Successful communication has three major components: a sender, a receiver, and a message. In nursing, we frequently have a great deal of information to send to others in a short period of time. To do this effectively, we need to know that there are factors which could influence how our message is interpreted.
We must consider the setting in which the communication occurs, the past experiences and personal perceptions of both the sender and receiver, the timing of the message, etc.
Breakdown in communication can cause negative outcomes. We all know how important it is to give a thorough patient report to the oncoming nurse at shift change. In situations where this does not occur and important information is not conveyed, treatments, medications, etc. may be missed. For example, in one situation an oncoming nurse was not informed that a patient had fallen on the previous shift. The nurse therefore did not know to assess the patient for injuries or other complications from the fall, or to initiate fall precautions. The patient fell once again and was injured. This possibly could have been prevented had the communication between the nurses been complete.

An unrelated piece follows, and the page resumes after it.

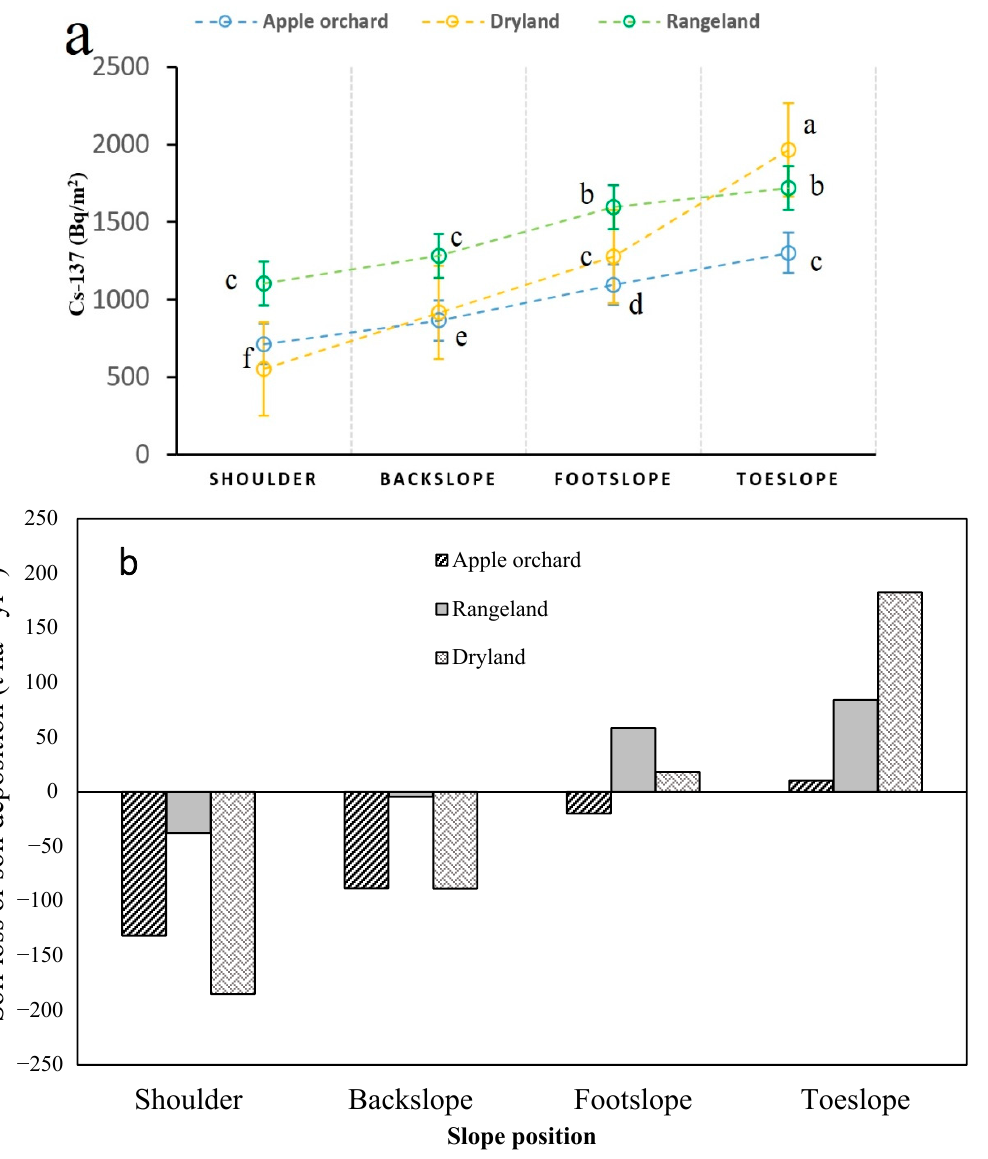
Figure 5. Variability in magnetic susceptibility ( χ lf ) at three land uses in four slope positions, means with the same letter are significantly different using the least significant difference (LSD) test at p < 0.01 ( a , b ) the relationship between χ lf and χ fd for all studied soil samples.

We know that the trust of our patients and their families is an important part of providing effective nursing care. If they don’t trust us, any communication that we attempt to send to them may be disregarded. We can take steps to ensure that we have their trust. They may seem simple and self-evident; however, in our busy practice they are not always followed. The first step towards effective communication is honesty. Don’t tell a patient that you are going to do something unless you mean it, and if you can’t follow through, explain why. Promises, if made, must be kept. Other important factors are availability and responsiveness. Patients and families become impatient and sometimes angry when they feel that they are being ignored. Sometimes these feelings are not reasonable, but sometimes they are justifiable. If we encounter this type of complaint, we need to take a look at the communication process, timing, etc. between the nurse and the patient. If it appears inadequate, take corrective action.
It has been said that as much as eighty percent of our communication is non-verbal. We need to pay attention to our body language, eye contact, and tone of voice when addressing patients and families. This also is true when addressing co-workers, nursing supervisors, and virtually everyone else. Conflict among co-workers can impact patients, and sometimes can be prevented or corrected if we are aware of how our attitude may be interpreted. Also, cultural awareness can be an important part of the knowledge base that we need to have as nurses when communicating. For example, we may want to pat the arm or hold the hand of a patient or family member, but we need to make sure that this behavior is acceptable and not seen as inappropriate.
Most importantly, we must appear to be empathetic with those in our care. We are the face of nursing and the face of the facility to our patients and their visitors. We will encounter many people in our professional lives. They may not remember our names, but they will remember how we treated them during a difficult time in their lives.